Moya was silent for a little.
"You're right," she said at last. "I know Theodore. He'll never breathe it; but he'll think all the more of you, dearest."
"I owe it to him. I owe it to you all, and to myself. I am not naturally a fraud, Moya."
"On the other hand, it was very natural not to speak of such a thing."
"But it was wrong. I knew it at the time. Only I could not risk – "
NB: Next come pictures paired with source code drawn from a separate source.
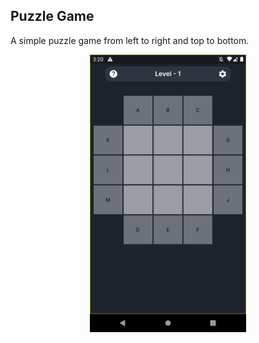 ## Puzzle Game

A simple puzzle game from left to right and top to bottom.

<div align="center">
    <img src="assets/images/1.png" width="250"/>
<div>
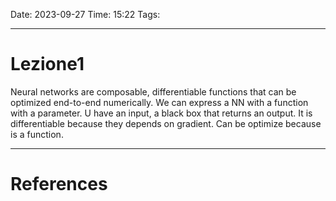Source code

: Date: 2023-09-27
Time: 15:22
Tags:

---
# Lezione1

Neural networks are composable, differentiable functions that can be optimized end-to-end numerically.
We can express a NN with a function with a parameter. U have an input, a black box that returns an output. It is differentiable because they depends on gradient. Can be optimize because is a function.


---
# References
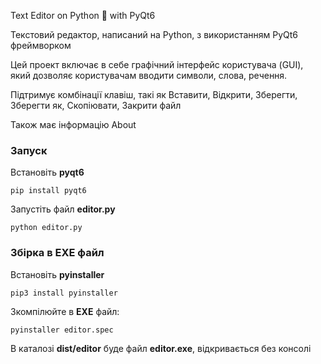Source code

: Text Editor on Python 🐍 with PyQt6

Текстовий редактор, написаний на Python, з використанням PyQt6 фреймворком

Цей проект включає в себе графічний інтерфейс користувача (GUI), який дозволяє користувачам вводити символи, слова, речення.

Підтримує комбінації клавіш, такі як Вставити, Відкрити, Зберегти, Зберегти як, Скопіювати, Закрити файл

Також має інформацію About

### Запуск
Встановіть **pyqt6**

    pip install pyqt6

Запустіть файл **editor.py**

    python editor.py

### Збірка в EXE файл
Встановіть **pyinstaller**

    pip3 install pyinstaller

Зкомпілюйте в **EXE** файл:

    pyinstaller editor.spec

В каталозі **dist/editor** буде файл **editor.exe**, відкривається без консолі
Moya touched his lips with her switch.
"Hush, sir! That's the one part I shall never – quite – forgive."
"But you have taught me a lesson. I shall never keep another thing back from you in all my life!"
"And I will never be horrid to you again, darling! But of course there will be exceptions to both rules; to yours because there are some things which wouldn't be my business (but this wasn't one of them); to mine, because – well – we none of us have the tempers of angels."
"But you have been my good angel already – and more – so much more!"
They came to the home-paddock gate. The moon was high above the pines. Underneath there were the lesser lights, the earthly lights, but all else was celestial peace.
"I hope they're not looking for me still," said Moya.
"If they are I must go and look for them."
"I won't let you. It's too sweet – the pines – the moonlight – everything."
They rode up to the homestead, with each roof beaming to the moon.
"Not much of a place for the belle of Toorak," sighed Rigden.
"Perhaps not. But, of all places, the place for me!"
"You're as keen as Ives," laughed Rigden as he helped her to dismount. "And I was so afraid the place would choke you off!"